Bernadetta, 17, is an accomplished singer, who earned herself a scholarship at Wynberg Girls’ Junior School in Grade 4. She then moved to the high school.

She realised she would have to move to the school’s hostel if she wanted to stay in Cape Town, but she would have to find the money for that since it wasn’t covered by her scholarship.

She spoke to the school councillor Alison Eakin and they brainstormed ideas. At the end of October, they launched a crowdfunding campaign to raise R63 000 for the year’s hostel fees.

“And if that didn’t work we decided to host a concert,” said Bernadetta.

“The response was overwhelming,” said Bernadetta on Tuesday after completing her final exam for the year. Within a few days, she exceeded her target with funds coming in from America, friends and people she had never met.

This inspired her to change the concept of the concert and make it a “Pay it Forward Journey with Bernie” to provide funds for other girls at the school who are struggling because of the pandemic.

“A little goes a long way,” said Bernadetta on the eve of the concert which opened for 24-hour viewing on Tuesday December 8. The cost of the concert was a minimum donation of R70. Bernadetta has been singing since the age of 4 and has performed at the V&A Waterfront’s Band Slam competition and the Baxter Theatre.

She has also participated in the school’s dramatic productions, dance shows and choir festivals.

In Grade 9, Bernadetta was the solo singer in the Anthem Project. “Our grade wanted to promote awareness of the need for equality for the deaf,” she said.

Dayne Pearce, the school’s music teacher, said Bernadetta had joined the jazz band two years ago.

“She was very shy but has grown over time and now owns the stage.
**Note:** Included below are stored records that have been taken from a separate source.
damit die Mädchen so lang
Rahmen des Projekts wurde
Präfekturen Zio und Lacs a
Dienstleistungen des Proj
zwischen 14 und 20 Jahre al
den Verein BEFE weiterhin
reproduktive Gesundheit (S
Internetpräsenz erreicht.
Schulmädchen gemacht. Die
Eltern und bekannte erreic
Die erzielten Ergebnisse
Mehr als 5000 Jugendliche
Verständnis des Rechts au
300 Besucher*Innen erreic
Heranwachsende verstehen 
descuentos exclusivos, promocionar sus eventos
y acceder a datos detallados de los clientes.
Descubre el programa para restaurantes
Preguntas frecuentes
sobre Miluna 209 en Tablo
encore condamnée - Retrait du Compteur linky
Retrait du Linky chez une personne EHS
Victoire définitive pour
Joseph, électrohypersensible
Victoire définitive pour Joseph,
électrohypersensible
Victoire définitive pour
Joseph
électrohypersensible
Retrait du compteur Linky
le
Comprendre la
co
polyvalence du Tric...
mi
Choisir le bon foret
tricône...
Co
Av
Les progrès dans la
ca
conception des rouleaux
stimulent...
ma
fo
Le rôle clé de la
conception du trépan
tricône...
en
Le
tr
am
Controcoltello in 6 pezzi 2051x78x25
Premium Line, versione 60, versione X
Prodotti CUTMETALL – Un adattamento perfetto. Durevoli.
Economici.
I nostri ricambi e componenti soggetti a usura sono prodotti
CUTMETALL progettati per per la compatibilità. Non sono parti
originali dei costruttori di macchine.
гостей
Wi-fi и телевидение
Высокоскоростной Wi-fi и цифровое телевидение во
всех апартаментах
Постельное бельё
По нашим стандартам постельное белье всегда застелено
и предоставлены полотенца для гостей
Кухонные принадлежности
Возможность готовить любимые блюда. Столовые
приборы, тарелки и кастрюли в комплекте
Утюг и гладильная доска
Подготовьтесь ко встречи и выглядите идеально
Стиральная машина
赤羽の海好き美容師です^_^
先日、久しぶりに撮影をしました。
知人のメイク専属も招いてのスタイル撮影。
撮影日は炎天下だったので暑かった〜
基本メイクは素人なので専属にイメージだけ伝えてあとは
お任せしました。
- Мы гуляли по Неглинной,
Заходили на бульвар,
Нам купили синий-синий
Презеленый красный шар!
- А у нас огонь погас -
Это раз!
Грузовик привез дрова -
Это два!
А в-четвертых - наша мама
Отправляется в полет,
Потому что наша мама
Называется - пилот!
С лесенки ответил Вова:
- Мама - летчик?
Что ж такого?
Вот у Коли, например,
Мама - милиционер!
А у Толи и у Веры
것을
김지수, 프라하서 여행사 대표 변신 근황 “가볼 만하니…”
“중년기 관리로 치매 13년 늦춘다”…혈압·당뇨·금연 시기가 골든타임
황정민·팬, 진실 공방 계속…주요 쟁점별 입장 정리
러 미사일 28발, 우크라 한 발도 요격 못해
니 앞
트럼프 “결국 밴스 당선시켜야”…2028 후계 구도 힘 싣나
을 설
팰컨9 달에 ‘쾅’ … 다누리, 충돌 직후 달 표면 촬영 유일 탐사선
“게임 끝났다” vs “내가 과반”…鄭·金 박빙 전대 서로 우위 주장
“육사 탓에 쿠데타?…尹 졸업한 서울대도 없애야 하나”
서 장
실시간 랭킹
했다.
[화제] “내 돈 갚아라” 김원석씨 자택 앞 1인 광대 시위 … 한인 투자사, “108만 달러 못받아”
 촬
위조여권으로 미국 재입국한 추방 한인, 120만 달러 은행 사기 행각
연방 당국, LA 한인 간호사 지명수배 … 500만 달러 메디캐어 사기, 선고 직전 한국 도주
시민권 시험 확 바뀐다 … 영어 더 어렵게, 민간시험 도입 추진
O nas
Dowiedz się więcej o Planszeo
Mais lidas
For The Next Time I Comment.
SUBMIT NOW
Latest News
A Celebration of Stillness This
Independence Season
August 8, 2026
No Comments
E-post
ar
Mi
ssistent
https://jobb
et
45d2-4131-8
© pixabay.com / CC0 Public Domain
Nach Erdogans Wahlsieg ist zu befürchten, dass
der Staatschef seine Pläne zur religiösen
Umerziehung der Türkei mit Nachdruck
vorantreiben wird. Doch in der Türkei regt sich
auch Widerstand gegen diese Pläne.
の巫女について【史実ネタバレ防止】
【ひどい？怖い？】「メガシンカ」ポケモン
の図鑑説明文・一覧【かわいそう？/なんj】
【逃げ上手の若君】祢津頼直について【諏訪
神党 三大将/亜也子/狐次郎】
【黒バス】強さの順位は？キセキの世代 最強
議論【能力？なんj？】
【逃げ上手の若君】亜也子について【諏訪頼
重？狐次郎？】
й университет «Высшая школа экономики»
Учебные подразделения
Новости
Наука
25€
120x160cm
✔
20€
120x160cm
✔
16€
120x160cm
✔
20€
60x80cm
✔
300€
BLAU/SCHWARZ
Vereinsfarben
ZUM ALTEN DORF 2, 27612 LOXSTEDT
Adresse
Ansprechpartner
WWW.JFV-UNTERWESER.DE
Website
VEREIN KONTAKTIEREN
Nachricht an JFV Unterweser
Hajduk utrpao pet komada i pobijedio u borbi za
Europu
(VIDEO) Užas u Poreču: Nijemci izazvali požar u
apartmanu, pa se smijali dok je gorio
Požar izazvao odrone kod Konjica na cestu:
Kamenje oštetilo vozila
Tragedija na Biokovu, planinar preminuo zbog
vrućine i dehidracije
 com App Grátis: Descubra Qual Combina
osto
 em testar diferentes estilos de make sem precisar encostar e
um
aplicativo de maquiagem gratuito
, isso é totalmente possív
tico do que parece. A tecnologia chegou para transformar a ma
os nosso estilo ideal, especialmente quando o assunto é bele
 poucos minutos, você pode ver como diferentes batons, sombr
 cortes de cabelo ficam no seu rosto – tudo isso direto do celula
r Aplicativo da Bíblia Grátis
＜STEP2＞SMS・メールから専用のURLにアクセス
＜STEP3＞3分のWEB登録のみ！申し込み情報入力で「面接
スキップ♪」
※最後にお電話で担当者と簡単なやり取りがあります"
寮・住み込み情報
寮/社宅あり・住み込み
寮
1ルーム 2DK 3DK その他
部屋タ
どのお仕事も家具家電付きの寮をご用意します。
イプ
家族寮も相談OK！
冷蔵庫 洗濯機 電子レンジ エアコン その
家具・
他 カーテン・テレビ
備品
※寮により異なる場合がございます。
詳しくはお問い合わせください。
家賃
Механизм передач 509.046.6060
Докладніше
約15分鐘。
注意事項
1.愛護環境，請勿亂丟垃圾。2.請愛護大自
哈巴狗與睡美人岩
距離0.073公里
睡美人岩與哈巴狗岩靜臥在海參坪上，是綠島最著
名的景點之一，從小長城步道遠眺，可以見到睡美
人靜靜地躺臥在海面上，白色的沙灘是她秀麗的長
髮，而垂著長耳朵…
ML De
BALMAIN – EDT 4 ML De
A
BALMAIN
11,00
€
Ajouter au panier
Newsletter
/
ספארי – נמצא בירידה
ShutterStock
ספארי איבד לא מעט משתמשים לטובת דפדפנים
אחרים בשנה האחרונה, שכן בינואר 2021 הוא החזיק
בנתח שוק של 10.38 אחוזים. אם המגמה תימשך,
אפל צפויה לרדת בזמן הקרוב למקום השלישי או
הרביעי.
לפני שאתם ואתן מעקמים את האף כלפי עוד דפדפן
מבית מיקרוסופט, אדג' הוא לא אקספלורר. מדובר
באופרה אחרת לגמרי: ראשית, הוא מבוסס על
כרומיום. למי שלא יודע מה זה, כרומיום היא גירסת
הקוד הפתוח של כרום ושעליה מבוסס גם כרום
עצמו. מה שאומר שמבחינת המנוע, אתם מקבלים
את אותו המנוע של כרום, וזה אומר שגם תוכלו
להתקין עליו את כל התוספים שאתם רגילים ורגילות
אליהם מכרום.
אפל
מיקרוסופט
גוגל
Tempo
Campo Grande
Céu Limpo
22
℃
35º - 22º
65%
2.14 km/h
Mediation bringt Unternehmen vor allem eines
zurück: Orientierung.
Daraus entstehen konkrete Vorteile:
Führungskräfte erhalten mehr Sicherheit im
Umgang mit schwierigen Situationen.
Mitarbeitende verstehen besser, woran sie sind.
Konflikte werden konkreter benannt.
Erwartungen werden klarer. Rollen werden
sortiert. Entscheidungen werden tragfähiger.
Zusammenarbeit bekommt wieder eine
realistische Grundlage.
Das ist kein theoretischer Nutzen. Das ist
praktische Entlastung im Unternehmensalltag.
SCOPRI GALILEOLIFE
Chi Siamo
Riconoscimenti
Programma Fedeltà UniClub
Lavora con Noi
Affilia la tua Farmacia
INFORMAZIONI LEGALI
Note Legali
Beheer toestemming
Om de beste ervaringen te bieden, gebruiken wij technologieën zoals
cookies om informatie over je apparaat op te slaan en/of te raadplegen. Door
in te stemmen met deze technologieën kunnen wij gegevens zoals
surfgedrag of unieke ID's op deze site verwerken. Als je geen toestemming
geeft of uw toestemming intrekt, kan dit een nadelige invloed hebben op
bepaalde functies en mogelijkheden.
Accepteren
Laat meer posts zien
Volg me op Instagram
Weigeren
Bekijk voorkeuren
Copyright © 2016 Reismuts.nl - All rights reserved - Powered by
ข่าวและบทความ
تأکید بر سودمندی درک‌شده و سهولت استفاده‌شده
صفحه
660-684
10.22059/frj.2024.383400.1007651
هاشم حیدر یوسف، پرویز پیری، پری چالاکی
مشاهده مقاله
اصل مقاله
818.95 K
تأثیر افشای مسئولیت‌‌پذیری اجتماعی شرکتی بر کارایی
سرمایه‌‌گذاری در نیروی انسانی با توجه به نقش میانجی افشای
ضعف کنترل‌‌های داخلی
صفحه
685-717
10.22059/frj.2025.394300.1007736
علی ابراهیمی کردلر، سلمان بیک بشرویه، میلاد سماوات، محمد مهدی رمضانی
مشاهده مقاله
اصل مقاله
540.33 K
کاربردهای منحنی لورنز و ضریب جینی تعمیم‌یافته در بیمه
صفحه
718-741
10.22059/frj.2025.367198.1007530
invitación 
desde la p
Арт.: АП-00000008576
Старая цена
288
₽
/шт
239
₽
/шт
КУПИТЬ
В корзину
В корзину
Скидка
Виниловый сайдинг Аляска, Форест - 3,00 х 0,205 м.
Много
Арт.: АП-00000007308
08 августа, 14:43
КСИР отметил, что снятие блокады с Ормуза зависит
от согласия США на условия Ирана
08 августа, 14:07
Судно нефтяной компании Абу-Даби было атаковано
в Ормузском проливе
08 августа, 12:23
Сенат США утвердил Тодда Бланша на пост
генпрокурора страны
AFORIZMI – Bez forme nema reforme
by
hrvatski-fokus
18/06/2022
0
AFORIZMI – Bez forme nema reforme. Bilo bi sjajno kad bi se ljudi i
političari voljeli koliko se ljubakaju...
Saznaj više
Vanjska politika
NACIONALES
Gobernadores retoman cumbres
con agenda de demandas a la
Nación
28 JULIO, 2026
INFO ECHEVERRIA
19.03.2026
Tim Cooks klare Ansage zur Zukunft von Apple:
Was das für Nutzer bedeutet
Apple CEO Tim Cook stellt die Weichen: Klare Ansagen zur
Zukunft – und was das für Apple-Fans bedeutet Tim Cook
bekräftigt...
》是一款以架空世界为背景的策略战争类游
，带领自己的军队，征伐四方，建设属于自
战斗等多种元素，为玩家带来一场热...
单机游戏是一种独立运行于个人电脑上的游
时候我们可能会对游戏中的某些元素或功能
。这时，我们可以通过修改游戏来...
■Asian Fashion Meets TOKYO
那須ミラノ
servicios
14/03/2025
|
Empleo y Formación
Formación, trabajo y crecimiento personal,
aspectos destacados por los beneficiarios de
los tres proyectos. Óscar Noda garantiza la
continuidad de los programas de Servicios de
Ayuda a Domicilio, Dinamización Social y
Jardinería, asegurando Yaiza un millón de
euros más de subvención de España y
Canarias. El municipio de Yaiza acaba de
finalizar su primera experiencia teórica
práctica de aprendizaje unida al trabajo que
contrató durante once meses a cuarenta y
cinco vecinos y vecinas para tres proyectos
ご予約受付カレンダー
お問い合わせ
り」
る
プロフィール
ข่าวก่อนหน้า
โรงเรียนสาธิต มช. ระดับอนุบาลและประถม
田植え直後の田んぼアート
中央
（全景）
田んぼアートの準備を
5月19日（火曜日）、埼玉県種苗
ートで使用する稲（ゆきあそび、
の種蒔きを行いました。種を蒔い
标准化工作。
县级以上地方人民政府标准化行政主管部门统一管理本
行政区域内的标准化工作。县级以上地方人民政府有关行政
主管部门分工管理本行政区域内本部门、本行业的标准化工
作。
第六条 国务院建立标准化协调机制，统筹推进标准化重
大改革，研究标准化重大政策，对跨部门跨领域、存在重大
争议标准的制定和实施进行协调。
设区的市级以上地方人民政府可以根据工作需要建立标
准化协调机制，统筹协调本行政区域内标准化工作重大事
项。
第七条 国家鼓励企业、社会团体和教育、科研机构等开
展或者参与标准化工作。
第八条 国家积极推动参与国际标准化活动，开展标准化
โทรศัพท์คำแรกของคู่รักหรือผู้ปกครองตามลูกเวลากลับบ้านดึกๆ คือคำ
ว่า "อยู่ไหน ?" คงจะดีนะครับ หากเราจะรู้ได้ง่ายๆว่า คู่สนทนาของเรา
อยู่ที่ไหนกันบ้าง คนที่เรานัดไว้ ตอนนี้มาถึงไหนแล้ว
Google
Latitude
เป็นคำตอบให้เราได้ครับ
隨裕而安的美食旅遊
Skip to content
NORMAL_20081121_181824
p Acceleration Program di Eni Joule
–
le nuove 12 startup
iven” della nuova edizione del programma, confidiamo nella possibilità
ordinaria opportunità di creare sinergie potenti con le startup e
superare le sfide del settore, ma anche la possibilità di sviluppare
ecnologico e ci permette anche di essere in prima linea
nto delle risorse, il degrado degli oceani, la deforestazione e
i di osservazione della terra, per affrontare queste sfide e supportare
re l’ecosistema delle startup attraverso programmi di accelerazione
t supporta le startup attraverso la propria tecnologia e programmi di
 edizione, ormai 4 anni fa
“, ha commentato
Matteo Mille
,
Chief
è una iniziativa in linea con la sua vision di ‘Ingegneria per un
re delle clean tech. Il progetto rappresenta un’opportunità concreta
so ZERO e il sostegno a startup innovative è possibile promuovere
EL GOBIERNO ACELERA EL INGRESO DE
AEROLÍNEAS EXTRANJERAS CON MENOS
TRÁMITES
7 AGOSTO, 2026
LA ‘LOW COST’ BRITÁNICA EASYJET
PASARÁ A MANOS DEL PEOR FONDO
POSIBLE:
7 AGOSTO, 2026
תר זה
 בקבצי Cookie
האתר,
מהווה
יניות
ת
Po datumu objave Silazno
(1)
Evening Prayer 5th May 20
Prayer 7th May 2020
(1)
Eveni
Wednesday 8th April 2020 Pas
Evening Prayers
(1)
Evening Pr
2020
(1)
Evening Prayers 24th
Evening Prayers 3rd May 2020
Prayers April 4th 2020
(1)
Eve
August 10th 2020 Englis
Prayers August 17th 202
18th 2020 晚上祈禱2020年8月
It’s been a lot of work, she’s very humble, it takes a lot to go on stage,” said Ms Pearce.

Wynberg Girls’ High principal Jennifer Wallace said Bernadetta possessed a rare combination of gifts.

“A phenomenal voice, the strength and tenacity to make it heard, a spirit of adventure combined with a ‘can-do’ attitude that has helped her overcome many obstacles in her life journey thus far. And she has a warm and compassionate heart. She epitomises the values of Wynberg Girls’ High School of inclusivity, integrity, courage, accountability, respect and empathy. And as a community we are enormously proud of her and what she is doing to help others,” said Ms Wallace.

In 2019, Bernadetta won the school’s “cultural pillar” award.

“This is a floating trophy for outstanding achievement,” she said.

“I also received the ‘1961 matric trophy’ for service and commitment in cultural activities at the end of the year and this year, I have just been appointed student leader of the cultural pillar for 2021.”

Bernadetta said the concert has been a lot of work. “But I’ve had a lot of help, and am pleased to see how it’s come together. I feel nervous, but it’s all for a good cause.”

Ms Pearce told the Bulletin on Wednesday morning that the concert was going well and so far had raised about R5 800 with people still buying tickets.